CERTAINES FEMMES
Austère… Oh, se taire !
Kelly Reichardt n’est pas ce qu’on appelle une boute-en-train ! La réalisatrice poursuit son exploration cinématographique des régions rurales et forestières du Nord-Ouest des États-Unis, cette fois dans le Montana après avoir consacré quatre films à l’Oregon : "Old Joy", "Wendy et Lucy", "La Dernière Piste" et "Night Moves". Développant un cinéma austère et taiseux, la réalisatrice s’attache à brosser des portraits féminins minimalistes où presque tout est dans le non-dit et le langage non verbal. Le style colle aux territoires filmés, si rudes et isolés que les caractères paraissent inéluctablement forgés par un certain déterminisme géographique.

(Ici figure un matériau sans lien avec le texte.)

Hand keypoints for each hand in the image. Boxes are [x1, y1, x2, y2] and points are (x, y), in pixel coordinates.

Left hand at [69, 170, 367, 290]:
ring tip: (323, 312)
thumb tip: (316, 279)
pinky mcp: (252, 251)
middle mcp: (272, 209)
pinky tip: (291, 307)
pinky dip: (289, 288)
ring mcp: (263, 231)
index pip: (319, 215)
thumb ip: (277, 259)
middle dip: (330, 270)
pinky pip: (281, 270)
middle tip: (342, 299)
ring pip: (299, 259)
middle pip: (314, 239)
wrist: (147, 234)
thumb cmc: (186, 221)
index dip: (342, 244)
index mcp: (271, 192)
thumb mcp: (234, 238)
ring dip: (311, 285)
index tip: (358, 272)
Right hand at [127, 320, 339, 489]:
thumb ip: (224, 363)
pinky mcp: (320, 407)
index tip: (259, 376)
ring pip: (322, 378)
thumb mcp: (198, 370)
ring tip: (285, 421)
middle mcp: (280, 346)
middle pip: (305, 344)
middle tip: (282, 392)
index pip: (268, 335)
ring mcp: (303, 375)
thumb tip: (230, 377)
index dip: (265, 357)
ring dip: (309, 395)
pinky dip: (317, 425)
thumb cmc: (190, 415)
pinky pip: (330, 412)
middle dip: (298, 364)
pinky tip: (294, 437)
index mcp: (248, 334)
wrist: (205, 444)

Les quatre personnages (et surtout trois car celui de Kristen Stewart est finalement un personnage secondaire rattaché à celui de Lily Gladstone) sont construits avec pudeur et interprétés avec finesse. Un minuscule fil les relie, à tel point que l’on a plutôt l’impression de regarder un enchaînement de trois moyens métrages (ce qui n'est pas étonnant puisqu'il s'agit d'une adaptation de trois nouvelles différentes de l'écrivaine Maile Meloy). Ainsi, malgré toute la beauté et la richesse de ces protagonistes, le film déçoit par sa structure et l’ennui gagne inexorablement – à tel point que l’on peut se demander s’il n’y a pas une intention de nous faire profondément ressentir ce que vivent ces femmes. À la fin, même les spectateurs les plus patients, qui apprécient la contemplation et les fins ouvertes, peuvent se sentir frustrés de ne pas creuser un peu plus la vie de ces quatre femmes et de ne pas avoir plus de connexions entre elles, ne serait-ce que par un choix de montage moins linéaire.